### REQUIRED ACTION:
Repeat the records below exactly, beginning at the first line and finishing with the line that contains "と数値範囲に注目してみる".

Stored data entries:
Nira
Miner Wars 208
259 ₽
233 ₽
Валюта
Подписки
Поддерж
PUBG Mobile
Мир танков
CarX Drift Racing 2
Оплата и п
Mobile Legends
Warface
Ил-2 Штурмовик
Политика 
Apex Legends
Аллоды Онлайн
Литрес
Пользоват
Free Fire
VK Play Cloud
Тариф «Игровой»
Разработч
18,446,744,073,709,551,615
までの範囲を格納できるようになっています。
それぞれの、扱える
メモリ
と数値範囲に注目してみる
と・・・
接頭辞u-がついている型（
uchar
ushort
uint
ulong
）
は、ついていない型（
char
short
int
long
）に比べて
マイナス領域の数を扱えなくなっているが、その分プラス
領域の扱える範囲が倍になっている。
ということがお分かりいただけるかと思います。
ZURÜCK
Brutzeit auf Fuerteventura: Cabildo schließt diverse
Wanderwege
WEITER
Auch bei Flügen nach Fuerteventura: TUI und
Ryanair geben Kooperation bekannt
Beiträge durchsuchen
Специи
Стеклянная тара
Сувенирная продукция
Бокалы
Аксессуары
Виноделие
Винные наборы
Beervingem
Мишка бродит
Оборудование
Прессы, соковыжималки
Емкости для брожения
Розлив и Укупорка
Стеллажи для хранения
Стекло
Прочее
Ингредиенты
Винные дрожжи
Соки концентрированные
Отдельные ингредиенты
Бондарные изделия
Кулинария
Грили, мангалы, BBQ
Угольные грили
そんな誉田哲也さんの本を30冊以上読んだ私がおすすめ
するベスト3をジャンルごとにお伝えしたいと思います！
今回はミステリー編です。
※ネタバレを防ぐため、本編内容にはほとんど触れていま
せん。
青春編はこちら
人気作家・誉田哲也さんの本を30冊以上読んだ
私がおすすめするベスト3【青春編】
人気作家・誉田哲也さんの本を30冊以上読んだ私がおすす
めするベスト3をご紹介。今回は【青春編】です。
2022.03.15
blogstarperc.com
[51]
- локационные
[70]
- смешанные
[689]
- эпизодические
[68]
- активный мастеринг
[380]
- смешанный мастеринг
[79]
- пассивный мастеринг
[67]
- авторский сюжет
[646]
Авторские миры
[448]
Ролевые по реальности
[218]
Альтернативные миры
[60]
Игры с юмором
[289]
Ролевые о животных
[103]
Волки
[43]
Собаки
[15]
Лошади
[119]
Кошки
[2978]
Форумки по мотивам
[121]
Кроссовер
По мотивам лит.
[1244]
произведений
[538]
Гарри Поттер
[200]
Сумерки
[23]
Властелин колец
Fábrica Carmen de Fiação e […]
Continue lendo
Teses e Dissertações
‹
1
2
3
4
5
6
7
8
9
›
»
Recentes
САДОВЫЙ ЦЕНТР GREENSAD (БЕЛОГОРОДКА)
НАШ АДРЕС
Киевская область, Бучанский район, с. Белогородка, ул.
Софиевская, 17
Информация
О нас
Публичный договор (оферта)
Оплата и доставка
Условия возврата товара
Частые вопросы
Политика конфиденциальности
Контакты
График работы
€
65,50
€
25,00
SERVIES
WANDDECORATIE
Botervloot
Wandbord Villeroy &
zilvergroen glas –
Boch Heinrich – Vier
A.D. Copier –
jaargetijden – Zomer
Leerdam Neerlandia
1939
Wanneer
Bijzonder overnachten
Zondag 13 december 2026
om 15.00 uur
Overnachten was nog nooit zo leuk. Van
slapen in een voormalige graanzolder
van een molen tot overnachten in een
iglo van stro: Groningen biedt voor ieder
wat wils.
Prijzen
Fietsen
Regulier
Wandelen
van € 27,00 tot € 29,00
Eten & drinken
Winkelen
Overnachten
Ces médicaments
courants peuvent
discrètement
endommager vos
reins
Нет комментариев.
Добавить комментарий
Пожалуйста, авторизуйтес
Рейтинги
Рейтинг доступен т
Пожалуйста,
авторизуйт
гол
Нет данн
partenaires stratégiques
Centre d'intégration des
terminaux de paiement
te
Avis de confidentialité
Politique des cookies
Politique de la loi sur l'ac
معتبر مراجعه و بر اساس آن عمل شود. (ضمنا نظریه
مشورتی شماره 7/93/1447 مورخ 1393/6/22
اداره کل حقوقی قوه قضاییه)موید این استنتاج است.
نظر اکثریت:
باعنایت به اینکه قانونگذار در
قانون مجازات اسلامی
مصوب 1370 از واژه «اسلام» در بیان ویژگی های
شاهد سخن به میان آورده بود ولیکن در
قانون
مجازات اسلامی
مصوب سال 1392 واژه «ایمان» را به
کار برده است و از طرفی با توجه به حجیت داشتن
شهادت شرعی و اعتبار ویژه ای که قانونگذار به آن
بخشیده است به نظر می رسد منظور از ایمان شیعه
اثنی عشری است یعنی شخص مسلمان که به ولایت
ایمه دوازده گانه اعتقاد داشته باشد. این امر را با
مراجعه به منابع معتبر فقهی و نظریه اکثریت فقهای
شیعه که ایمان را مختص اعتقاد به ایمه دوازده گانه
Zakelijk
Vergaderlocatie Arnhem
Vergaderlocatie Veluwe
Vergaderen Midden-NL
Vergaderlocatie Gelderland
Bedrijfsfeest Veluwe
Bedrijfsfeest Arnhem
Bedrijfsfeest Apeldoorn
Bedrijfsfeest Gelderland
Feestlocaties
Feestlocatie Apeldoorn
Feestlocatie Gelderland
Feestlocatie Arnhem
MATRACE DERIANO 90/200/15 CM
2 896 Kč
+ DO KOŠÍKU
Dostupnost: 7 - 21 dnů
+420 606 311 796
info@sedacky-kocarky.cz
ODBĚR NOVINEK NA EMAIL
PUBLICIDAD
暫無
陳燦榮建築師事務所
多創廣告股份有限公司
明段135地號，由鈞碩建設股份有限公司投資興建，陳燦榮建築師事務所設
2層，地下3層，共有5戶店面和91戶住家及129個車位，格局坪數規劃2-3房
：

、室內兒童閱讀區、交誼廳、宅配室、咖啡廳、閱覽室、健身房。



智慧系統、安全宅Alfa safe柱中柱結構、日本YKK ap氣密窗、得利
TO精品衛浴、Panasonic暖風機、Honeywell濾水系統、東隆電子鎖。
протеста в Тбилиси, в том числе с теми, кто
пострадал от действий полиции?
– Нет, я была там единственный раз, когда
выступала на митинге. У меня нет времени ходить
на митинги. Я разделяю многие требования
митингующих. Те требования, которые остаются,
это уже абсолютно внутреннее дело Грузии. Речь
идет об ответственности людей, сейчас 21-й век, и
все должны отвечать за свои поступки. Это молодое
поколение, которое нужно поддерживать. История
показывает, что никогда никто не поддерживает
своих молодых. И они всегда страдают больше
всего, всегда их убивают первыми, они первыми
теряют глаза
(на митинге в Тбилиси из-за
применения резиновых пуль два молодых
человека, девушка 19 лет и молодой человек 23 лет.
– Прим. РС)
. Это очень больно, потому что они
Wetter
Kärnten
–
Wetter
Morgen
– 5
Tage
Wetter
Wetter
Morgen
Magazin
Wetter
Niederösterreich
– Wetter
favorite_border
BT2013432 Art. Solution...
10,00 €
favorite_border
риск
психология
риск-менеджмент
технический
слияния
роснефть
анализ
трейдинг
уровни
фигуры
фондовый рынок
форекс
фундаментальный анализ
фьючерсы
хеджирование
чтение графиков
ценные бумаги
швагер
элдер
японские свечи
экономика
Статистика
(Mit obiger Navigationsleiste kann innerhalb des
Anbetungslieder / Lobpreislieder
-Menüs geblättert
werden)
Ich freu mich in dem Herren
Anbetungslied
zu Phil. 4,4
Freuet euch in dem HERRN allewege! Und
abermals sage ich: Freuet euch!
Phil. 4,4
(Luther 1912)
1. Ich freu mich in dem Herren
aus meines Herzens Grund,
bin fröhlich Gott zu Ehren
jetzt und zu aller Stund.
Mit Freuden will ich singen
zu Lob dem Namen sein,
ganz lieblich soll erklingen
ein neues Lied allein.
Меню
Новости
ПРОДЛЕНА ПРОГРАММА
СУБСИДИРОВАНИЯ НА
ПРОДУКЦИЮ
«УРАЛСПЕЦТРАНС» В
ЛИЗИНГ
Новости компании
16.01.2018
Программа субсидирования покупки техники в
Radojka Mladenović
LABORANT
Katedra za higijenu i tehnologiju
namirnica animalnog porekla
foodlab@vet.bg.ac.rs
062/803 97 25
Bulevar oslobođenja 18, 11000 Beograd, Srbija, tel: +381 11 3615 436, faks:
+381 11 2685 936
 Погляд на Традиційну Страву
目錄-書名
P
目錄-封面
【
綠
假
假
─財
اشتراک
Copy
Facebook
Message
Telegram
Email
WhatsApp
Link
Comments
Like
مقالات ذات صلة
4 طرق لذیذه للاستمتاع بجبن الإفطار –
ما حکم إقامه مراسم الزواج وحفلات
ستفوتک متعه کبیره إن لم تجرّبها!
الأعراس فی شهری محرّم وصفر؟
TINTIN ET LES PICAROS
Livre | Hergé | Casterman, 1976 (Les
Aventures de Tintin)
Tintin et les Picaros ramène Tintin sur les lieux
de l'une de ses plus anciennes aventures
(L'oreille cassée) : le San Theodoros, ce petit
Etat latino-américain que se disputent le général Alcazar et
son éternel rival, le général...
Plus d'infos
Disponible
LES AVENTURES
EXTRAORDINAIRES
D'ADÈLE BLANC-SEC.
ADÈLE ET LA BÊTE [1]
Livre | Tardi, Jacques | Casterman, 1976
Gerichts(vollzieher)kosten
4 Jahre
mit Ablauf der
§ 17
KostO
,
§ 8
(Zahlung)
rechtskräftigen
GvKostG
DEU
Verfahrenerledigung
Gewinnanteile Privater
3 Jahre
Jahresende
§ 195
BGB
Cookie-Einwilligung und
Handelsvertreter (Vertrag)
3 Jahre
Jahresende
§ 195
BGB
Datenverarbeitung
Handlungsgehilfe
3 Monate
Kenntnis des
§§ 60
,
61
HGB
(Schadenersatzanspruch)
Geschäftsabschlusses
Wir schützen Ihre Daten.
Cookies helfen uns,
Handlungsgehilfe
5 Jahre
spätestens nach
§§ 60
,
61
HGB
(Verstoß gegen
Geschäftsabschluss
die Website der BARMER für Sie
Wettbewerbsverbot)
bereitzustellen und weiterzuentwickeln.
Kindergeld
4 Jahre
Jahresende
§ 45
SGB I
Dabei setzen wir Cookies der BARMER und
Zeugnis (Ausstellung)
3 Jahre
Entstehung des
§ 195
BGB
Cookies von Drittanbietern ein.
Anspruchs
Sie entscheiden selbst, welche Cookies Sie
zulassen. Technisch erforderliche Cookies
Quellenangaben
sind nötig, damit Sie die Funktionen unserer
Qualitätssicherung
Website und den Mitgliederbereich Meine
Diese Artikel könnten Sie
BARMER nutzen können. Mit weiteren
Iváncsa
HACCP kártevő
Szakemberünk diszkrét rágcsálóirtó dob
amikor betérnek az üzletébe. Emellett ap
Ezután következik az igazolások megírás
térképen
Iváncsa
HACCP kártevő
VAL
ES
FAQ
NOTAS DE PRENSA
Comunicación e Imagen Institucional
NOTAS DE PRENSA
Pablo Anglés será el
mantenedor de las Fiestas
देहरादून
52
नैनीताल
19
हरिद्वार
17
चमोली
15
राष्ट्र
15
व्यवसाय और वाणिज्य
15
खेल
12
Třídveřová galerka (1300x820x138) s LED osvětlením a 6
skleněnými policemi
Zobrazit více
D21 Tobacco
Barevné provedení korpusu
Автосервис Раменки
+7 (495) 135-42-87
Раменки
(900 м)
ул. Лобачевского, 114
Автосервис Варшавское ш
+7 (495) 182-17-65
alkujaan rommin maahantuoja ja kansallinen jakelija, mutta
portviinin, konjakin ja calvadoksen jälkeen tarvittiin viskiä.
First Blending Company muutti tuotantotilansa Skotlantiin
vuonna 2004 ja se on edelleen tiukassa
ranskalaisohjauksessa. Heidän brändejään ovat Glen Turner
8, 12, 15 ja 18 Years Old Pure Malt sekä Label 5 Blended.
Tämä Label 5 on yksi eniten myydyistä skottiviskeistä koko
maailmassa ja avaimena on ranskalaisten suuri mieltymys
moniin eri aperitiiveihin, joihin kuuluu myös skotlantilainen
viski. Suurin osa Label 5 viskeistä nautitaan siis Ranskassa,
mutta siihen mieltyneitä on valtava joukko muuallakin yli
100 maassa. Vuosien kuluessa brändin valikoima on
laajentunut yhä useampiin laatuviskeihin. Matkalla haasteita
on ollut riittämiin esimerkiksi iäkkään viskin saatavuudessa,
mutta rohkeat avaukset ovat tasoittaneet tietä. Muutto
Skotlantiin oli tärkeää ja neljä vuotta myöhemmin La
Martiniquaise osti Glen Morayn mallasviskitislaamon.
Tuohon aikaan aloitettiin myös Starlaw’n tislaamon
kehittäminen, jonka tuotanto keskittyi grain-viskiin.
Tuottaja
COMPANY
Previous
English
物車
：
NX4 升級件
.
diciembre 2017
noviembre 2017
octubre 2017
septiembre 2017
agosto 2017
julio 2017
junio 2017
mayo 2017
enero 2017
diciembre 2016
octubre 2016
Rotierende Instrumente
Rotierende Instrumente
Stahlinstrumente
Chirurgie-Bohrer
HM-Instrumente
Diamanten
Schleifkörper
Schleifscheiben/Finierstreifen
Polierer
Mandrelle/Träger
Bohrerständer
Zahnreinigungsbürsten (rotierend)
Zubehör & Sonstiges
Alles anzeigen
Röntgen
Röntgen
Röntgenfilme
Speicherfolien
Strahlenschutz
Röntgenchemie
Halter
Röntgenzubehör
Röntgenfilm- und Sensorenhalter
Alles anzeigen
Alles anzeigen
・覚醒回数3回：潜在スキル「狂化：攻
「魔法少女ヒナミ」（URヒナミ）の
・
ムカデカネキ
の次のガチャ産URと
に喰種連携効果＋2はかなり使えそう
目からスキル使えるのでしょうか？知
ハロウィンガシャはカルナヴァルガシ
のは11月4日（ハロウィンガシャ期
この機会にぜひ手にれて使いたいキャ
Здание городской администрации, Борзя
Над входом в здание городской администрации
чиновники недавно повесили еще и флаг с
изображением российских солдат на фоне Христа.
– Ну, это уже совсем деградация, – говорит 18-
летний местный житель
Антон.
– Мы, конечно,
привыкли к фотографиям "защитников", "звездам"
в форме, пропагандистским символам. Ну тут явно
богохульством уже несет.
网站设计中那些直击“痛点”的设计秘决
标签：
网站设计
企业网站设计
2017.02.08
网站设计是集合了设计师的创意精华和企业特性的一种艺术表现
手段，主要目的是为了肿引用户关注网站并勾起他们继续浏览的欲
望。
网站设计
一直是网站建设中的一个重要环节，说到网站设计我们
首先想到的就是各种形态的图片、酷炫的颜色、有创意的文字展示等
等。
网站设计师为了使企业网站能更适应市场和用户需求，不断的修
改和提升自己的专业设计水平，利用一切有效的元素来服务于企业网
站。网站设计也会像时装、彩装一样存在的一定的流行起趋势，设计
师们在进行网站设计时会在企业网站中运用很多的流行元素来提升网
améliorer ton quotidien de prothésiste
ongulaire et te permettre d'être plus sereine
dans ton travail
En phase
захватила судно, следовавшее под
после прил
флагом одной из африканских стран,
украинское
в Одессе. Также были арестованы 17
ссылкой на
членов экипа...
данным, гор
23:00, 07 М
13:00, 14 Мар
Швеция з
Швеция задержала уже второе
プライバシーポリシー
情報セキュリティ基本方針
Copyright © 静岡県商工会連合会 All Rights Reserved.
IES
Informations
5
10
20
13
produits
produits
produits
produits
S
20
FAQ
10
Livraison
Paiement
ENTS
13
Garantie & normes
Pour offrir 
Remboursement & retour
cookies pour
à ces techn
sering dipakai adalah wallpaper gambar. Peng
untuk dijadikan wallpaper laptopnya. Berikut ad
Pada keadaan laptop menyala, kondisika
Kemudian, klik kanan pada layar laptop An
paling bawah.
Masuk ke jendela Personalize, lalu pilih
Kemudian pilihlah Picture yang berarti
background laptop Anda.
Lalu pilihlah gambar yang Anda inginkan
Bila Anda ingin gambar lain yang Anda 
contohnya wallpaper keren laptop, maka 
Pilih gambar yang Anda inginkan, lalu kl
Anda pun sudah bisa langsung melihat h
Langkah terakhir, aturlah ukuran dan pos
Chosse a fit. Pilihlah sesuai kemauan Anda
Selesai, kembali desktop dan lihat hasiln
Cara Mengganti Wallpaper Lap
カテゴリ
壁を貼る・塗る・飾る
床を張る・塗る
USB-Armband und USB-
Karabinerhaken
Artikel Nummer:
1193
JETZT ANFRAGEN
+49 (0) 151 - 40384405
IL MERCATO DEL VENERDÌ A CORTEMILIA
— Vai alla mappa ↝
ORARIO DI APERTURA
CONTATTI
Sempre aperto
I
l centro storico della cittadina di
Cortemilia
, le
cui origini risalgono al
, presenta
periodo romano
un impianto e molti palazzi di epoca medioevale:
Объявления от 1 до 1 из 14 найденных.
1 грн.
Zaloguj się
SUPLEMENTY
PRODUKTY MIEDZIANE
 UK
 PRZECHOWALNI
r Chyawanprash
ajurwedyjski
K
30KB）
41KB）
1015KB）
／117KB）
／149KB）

### RESPONSE BELOW:
Nira
Miner Wars 208
259 ₽
233 ₽
Валюта
Подписки
Поддерж
PUBG Mobile
Мир танков
CarX Drift Racing 2
Оплата и п
Mobile Legends
Warface
Ил-2 Штурмовик
Политика 
Apex Legends
Аллоды Онлайн
Литрес
Пользоват
Free Fire
VK Play Cloud
Тариф «Игровой»
Разработч
18,446,744,073,709,551,615
までの範囲を格納できるようになっています。
それぞれの、扱える
メモリ
と数値範囲に注目してみる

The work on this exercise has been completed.